**Task**
Below are the entries. Print only the lines starting at the one with "X72500000Y-50000000I7500000J0D01*" and ending at the one with "71.12 55.88 0)", exactly, with no pictures.

**Input data**
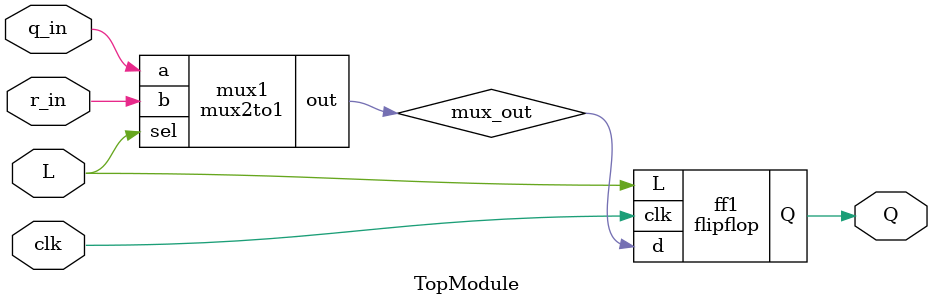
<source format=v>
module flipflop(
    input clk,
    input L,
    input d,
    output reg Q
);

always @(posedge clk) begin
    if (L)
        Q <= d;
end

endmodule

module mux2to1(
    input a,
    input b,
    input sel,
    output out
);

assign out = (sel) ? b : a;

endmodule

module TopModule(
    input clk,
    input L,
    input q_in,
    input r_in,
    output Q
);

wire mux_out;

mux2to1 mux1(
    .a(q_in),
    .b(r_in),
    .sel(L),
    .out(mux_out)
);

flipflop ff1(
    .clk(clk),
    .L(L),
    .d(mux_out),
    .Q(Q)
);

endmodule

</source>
==
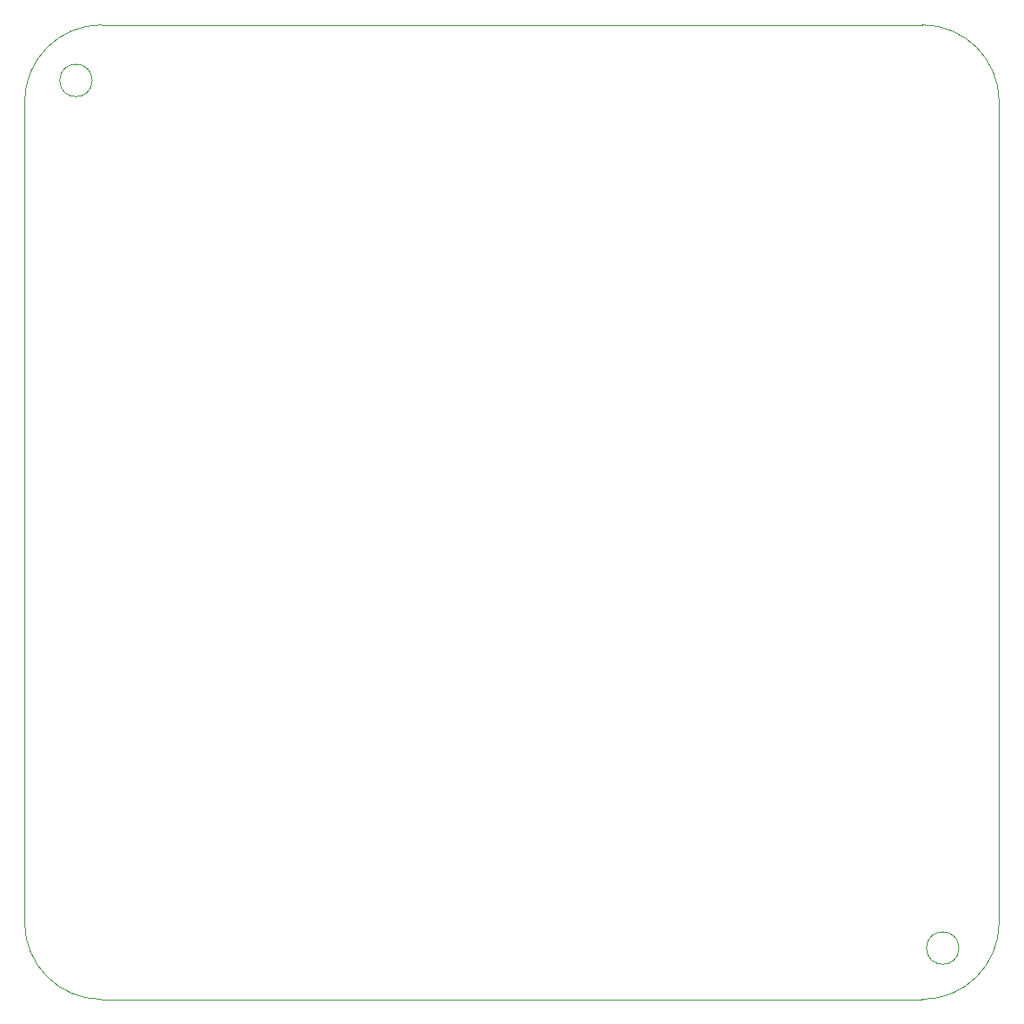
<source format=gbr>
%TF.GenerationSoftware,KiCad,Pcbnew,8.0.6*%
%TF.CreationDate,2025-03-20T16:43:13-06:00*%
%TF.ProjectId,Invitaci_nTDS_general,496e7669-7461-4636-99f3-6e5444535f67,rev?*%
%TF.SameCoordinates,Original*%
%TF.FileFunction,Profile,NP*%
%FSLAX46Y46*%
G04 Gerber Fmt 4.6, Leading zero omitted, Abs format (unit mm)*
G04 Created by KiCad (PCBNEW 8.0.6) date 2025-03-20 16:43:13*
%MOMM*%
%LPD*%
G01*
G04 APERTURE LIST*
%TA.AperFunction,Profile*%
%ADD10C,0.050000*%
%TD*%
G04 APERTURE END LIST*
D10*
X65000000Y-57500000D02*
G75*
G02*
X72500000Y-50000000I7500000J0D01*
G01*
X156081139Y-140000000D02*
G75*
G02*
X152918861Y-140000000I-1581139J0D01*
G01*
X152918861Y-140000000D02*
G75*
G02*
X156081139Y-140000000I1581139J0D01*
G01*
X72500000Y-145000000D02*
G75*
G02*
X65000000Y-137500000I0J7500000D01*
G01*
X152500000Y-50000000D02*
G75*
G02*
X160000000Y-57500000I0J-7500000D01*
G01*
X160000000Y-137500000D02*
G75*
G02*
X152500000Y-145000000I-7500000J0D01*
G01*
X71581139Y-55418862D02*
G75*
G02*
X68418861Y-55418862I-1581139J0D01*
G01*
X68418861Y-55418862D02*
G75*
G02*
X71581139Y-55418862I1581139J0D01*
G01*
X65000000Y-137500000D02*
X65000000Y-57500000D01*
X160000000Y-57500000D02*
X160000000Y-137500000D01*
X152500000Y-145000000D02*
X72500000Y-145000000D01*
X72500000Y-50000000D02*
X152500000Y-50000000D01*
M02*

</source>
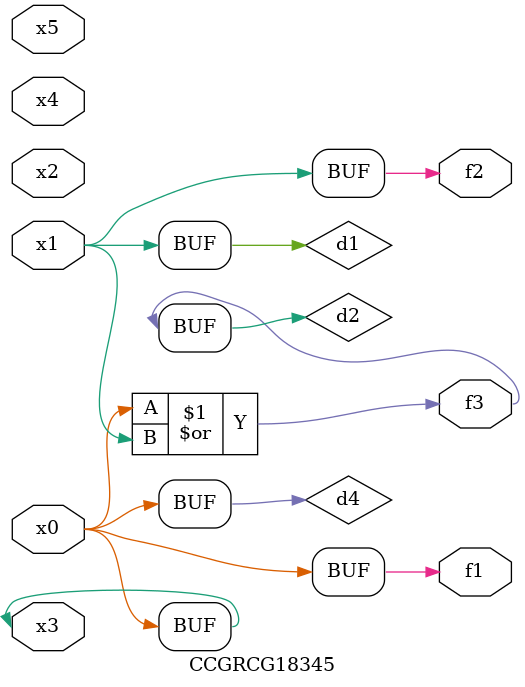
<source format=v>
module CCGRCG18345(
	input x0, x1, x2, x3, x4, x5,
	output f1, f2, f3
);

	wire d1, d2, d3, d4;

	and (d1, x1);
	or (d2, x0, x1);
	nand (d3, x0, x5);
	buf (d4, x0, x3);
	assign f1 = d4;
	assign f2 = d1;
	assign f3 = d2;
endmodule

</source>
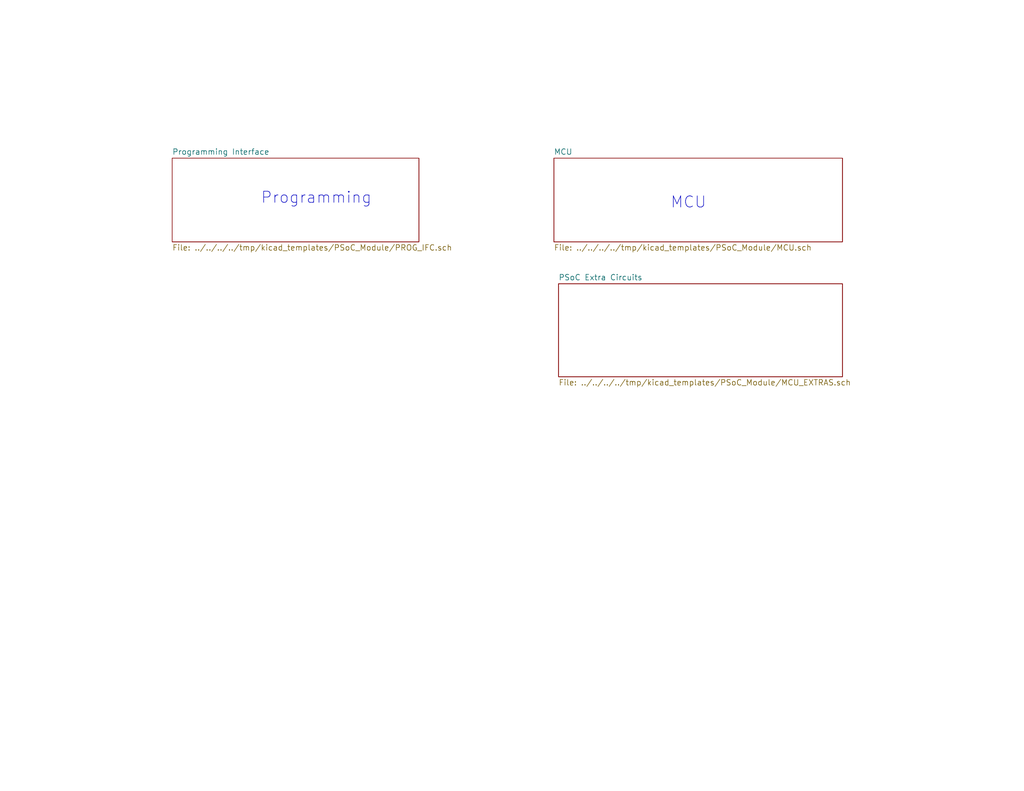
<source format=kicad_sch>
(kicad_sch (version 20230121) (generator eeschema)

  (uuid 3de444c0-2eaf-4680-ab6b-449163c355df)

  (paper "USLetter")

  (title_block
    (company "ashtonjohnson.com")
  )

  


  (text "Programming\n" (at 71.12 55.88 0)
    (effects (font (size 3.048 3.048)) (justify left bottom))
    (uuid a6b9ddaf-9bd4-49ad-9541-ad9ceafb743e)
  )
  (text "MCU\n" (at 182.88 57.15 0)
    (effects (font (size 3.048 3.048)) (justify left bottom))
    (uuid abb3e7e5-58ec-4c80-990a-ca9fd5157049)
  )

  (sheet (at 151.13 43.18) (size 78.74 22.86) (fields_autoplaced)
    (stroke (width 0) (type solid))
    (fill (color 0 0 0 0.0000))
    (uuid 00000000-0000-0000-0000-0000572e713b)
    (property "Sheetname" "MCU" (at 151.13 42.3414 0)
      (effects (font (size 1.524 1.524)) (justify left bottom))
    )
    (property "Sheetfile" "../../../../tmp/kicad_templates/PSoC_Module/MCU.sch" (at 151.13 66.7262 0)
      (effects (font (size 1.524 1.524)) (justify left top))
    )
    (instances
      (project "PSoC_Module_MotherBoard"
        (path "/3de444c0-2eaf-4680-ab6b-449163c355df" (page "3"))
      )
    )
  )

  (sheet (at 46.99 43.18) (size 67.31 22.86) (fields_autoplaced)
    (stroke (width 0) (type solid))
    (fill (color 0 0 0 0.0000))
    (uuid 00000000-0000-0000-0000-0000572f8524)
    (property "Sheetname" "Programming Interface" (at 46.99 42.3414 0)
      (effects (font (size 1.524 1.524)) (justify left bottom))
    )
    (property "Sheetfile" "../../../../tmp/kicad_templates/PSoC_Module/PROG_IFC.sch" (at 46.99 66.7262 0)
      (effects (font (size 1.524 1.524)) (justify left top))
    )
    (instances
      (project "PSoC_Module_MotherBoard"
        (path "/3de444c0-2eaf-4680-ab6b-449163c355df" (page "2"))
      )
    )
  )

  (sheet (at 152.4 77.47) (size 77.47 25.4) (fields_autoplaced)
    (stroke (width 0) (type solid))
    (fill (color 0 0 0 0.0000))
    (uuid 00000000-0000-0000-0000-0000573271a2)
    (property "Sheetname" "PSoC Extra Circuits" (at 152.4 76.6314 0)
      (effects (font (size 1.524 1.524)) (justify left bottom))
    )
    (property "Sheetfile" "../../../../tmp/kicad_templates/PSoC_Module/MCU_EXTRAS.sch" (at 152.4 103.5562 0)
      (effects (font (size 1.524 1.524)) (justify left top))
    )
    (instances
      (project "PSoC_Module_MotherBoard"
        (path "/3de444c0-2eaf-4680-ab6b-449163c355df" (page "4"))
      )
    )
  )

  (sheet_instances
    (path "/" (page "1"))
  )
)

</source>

**Answer section**
X72500000Y-50000000I7500000J0D01*
G01*
X156081139Y-140000000D02*
G75*
G02*
X152918861Y-140000000I-1581139J0D01*
G01*
X152918861Y-140000000D02*
G75*
G02*
X156081139Y-140000000I1581139J0D01*
G01*
X72500000Y-145000000D02*
G75*
G02*
X65000000Y-137500000I0J7500000D01*
G01*
X152500000Y-50000000D02*
G75*
G02*
X160000000Y-57500000I0J-7500000D01*
G01*
X160000000Y-137500000D02*
G75*
G02*
X152500000Y-145000000I-7500000J0D01*
G01*
X71581139Y-55418862D02*
G75*
G02*
X68418861Y-55418862I-1581139J0D01*
G01*
X68418861Y-55418862D02*
G75*
G02*
X71581139Y-55418862I1581139J0D01*
G01*
X65000000Y-137500000D02*
X65000000Y-57500000D01*
X160000000Y-57500000D02*
X160000000Y-137500000D01*
X152500000Y-145000000D02*
X72500000Y-145000000D01*
X72500000Y-50000000D02*
X152500000Y-50000000D01*
M02*

</source>
<source format=v>
module CCGRCG18345(
	input x0, x1, x2, x3, x4, x5,
	output f1, f2, f3
);

	wire d1, d2, d3, d4;

	and (d1, x1);
	or (d2, x0, x1);
	nand (d3, x0, x5);
	buf (d4, x0, x3);
	assign f1 = d4;
	assign f2 = d1;
	assign f3 = d2;
endmodule

</source>
<source format=kicad_sch>
(kicad_sch (version 20230121) (generator eeschema)

  (uuid 3de444c0-2eaf-4680-ab6b-449163c355df)

  (paper "USLetter")

  (title_block
    (company "ashtonjohnson.com")
  )

  


  (text "Programming\n" (at 71.12 55.88 0)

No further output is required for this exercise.